Remark: In our current implementations of theoretically grounded algorithms (UCBVI, OptQL, AdaptiveQL, RSKernelUCBVI, LSVI-UCB), we often need some tricks to make them more "practical" (i.e. not have a linear regret for a very long time), like adapting the constants in front of the exploration bonuses (which are often too conservative in theory). The bonuses described in the UCBMQ paper often work very well in the tabular setting, and we used a similar strategy to define the bonuses in the LSVI-UCB implementation.

Does the practical bonus term still hold theoretical guarantees? Or is it possible to use the practical bonus term to prove something meaningful in future research?

omardrwch commented 3 years ago

Does the practical bonus term still hold theoretical guarantees? Or is it possible to use the practical bonus term to prove something meaningful in future research?

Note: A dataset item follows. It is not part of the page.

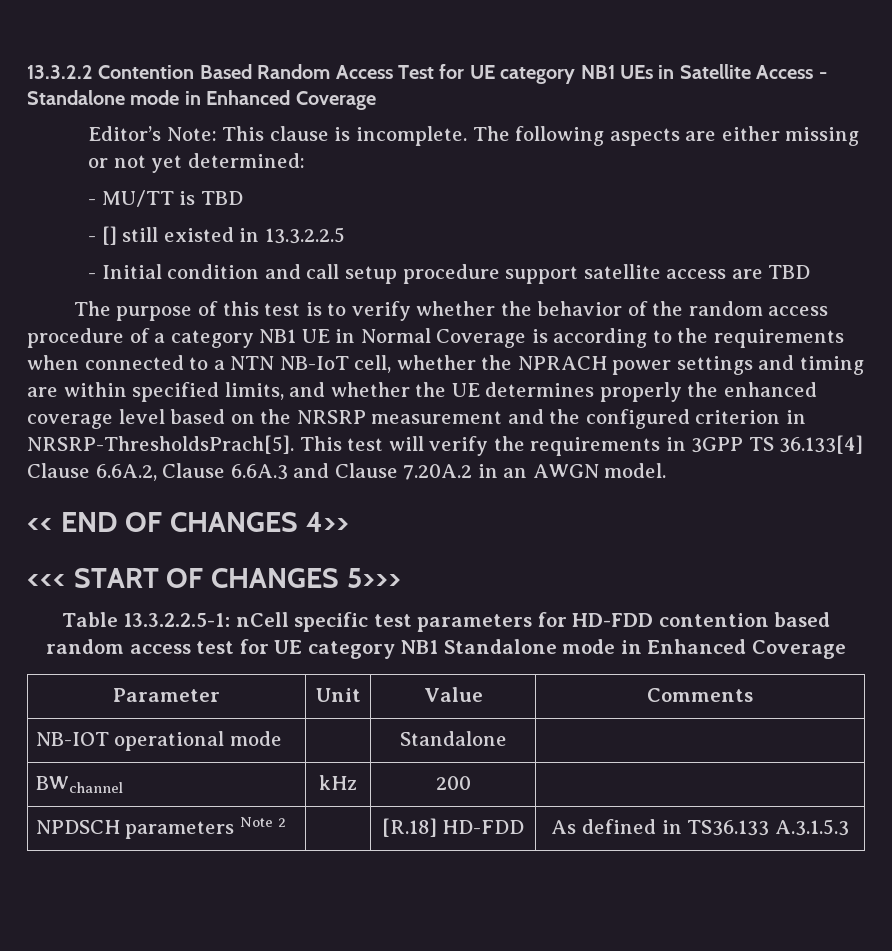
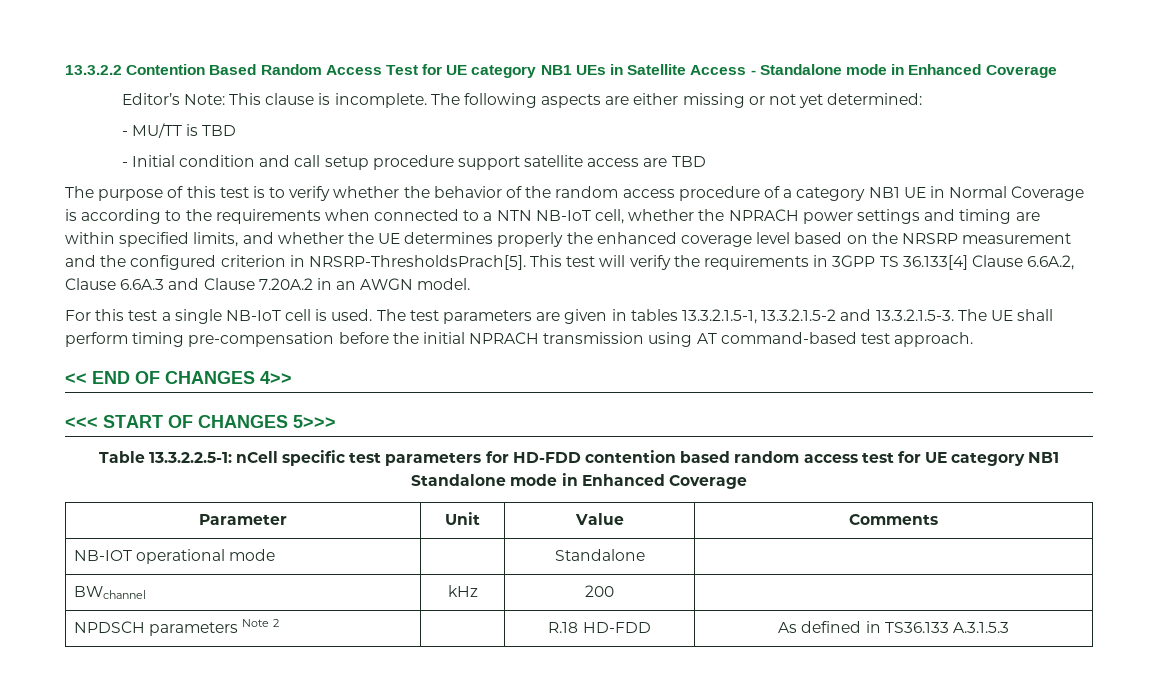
[88,226,346,245] // - [] still existed in 13.3.2.2.5 -> (237, 130) none
(667, 470) none -> [65,309,1054,324] [65,332,974,347] // For this test a single NB-IoT cell is used. The test parameters are given in tables 13.3.2.1.5-1, 13.3.2.1.5-2 and 13.3.2.1.5-3. The UE shall perform timing pre-compensation before the initial NPRACH transmission using AT command-based test approach.
[381,818,437,837] [R.18] -> [548,622,579,633] R.18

In general, we lose the theoretical guarantees, except in simple cases as deterministic environments, where it is enough to visit each state at least once. The "practical" bonuses that we use are such that if n(s, a) = 0, the bonus is maximal ( = H, the horizon), which ensures that the agent goes at least once to each state. Then, for stochastic environments, we can play with the constant multiplying the 1/sqrt(n) term to control the amount of exploration.

To avoid over-conservative bonuses in theory, we can use tighter concentration inequalities (e.g., UCRL3 https://hal.archives-ouvertes.fr/hal-03000664/document) or try to develop algorithms that adapt to the structure of each MDP. Also, PSRL-like algorithms avoid these issues by not requiring bonuses at all.

TimotheeMathieu commented 2 years ago

A possibility would be to have a parameter that would be either "theoretical" or "heuristic" with the heuristic corresponding to the practical bonus used in practical applications and theoretical for research where we can use huge horizon with simplistic environment (e.g. very small environments) but at least we have theoretical guarentees.

I think it would make sense because rlberry is meant, at least in part, to be used for research.